Start of Data supplied

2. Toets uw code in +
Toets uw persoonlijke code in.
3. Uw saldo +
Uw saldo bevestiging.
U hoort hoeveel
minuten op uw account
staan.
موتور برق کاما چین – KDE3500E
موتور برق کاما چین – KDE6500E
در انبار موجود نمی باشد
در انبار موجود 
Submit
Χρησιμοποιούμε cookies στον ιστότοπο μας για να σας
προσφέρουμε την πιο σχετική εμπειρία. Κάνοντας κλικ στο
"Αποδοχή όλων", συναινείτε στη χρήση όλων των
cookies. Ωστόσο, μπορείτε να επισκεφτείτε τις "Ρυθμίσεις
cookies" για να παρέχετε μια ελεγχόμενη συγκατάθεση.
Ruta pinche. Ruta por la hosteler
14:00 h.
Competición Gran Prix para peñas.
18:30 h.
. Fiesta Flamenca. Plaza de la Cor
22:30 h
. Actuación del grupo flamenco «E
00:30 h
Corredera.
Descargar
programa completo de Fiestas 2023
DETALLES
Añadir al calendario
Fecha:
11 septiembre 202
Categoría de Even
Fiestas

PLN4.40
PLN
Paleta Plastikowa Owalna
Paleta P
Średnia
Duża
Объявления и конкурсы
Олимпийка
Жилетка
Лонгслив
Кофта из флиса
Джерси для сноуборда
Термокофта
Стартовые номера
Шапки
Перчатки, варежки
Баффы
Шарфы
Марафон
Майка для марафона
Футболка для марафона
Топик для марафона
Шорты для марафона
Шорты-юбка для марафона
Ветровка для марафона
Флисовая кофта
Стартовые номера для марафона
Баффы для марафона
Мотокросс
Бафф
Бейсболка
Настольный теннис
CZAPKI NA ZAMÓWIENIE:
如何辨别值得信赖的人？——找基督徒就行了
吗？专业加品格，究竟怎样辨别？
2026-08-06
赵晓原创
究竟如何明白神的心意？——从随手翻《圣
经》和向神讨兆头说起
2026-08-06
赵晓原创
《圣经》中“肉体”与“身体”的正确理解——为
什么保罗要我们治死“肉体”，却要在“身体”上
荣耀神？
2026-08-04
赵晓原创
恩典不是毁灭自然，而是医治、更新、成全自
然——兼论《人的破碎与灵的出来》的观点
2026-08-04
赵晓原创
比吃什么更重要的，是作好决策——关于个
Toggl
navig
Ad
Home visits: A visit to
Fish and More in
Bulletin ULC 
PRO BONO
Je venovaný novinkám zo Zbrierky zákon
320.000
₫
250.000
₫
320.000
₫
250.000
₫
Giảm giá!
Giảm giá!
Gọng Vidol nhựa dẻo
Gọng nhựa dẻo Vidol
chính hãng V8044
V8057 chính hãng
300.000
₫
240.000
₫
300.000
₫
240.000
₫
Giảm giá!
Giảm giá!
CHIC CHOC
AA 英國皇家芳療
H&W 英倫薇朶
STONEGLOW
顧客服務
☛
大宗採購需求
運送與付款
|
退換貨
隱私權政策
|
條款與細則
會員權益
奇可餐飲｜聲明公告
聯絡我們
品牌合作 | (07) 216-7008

End of Data supplied

Print everything from the first line of the listing down to the line containing "Джерси для сноуборда", both included, with every line unchanged.

2. Toets uw code in +
Toets uw persoonlijke code in.
3. Uw saldo +
Uw saldo bevestiging.
U hoort hoeveel
minuten op uw account
staan.
موتور برق کاما چین – KDE3500E
موتور برق کاما چین – KDE6500E
در انبار موجود نمی باشد
در انبار موجود 
Submit
Χρησιμοποιούμε cookies στον ιστότοπο μας για να σας
προσφέρουμε την πιο σχετική εμπειρία. Κάνοντας κλικ στο
"Αποδοχή όλων", συναινείτε στη χρήση όλων των
cookies. Ωστόσο, μπορείτε να επισκεφτείτε τις "Ρυθμίσεις
cookies" για να παρέχετε μια ελεγχόμενη συγκατάθεση.
Ruta pinche. Ruta por la hosteler
14:00 h.
Competición Gran Prix para peñas.
18:30 h.
. Fiesta Flamenca. Plaza de la Cor
22:30 h
. Actuación del grupo flamenco «E
00:30 h
Corredera.
Descargar
programa completo de Fiestas 2023
DETALLES
Añadir al calendario
Fecha:
11 septiembre 202
Categoría de Even
Fiestas

PLN4.40
PLN
Paleta Plastikowa Owalna
Paleta P
Średnia
Duża
Объявления и конкурсы
Олимпийка
Жилетка
Лонгслив
Кофта из флиса
Джерси для сноуборда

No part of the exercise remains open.